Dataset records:

[Start of section]

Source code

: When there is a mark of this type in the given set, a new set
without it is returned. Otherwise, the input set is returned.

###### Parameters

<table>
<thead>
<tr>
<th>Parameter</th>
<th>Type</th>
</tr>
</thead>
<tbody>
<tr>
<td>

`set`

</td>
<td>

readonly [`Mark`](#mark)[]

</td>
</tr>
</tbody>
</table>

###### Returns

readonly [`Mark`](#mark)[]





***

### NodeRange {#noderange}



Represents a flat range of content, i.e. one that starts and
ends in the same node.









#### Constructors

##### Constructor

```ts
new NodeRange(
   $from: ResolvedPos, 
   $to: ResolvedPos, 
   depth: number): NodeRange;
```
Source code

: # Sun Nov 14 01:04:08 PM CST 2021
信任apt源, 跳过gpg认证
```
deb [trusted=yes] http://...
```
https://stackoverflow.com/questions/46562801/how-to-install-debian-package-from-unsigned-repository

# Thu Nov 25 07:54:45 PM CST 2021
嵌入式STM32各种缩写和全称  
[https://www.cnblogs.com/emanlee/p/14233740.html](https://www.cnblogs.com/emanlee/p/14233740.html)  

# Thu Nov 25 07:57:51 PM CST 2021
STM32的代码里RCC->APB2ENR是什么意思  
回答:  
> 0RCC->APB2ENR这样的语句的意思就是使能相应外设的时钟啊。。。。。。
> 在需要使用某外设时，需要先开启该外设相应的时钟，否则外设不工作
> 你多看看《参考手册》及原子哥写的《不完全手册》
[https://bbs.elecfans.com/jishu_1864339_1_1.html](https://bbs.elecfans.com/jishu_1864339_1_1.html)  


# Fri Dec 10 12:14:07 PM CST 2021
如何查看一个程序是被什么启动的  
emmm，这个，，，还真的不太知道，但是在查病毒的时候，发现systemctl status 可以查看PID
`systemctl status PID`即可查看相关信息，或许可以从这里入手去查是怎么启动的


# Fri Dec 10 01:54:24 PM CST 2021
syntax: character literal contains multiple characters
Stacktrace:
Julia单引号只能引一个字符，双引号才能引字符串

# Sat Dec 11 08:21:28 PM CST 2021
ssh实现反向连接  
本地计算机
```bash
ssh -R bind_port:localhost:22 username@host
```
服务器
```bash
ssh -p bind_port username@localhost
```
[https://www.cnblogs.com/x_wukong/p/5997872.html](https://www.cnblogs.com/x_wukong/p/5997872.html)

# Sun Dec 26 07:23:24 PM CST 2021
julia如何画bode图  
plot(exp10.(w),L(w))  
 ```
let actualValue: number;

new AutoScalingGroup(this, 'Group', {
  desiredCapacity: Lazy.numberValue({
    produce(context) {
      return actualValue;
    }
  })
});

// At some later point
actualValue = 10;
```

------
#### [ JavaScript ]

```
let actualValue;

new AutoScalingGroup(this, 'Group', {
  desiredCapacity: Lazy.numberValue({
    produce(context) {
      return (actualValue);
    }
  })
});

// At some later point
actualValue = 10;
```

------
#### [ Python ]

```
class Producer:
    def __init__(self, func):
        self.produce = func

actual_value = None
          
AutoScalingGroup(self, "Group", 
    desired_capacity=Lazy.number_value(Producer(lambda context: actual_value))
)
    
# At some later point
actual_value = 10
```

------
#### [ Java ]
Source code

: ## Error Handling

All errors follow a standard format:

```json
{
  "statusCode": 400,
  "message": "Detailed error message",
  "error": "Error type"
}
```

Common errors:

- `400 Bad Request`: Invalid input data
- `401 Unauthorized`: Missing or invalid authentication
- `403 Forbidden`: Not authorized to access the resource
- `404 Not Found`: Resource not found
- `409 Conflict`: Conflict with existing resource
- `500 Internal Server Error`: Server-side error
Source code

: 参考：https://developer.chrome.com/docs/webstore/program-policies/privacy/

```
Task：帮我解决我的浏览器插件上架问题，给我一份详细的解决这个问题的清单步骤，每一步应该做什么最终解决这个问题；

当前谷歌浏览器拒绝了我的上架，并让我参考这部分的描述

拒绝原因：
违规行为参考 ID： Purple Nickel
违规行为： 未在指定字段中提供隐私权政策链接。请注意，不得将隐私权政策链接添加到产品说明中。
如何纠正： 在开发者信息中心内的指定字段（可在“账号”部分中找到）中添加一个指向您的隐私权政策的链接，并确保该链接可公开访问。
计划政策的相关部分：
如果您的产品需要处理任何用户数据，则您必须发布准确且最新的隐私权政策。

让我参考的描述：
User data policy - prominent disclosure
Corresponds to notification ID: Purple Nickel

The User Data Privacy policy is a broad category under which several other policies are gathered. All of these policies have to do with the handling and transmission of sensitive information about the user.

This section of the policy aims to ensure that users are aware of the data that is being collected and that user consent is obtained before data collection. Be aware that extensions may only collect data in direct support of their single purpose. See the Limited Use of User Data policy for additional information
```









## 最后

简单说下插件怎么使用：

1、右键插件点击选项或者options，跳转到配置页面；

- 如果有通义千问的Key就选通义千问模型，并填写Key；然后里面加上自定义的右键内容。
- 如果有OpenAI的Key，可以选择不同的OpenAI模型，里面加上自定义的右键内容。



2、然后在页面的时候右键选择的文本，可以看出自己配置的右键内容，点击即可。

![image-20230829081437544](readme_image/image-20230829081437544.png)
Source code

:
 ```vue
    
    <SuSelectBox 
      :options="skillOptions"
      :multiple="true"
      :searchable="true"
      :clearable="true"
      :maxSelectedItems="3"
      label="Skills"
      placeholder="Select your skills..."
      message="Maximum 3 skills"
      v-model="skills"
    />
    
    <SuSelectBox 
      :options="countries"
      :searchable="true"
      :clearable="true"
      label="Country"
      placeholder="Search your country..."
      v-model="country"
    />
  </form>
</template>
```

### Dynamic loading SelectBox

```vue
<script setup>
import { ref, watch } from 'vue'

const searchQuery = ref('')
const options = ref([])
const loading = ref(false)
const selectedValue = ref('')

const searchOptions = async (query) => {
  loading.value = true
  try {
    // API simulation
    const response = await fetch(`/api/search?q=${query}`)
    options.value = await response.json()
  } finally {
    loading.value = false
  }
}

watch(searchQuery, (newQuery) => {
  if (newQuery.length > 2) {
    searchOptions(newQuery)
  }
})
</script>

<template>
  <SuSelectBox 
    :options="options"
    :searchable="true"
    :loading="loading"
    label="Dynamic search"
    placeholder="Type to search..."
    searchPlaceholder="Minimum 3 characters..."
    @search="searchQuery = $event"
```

[End of section]

** Task statement **
Check each line above for the string "Nickel" and copy those that have it.

** Result **
违规行为参考 ID： Purple Nickel
Corresponds to notification ID: Purple Nickel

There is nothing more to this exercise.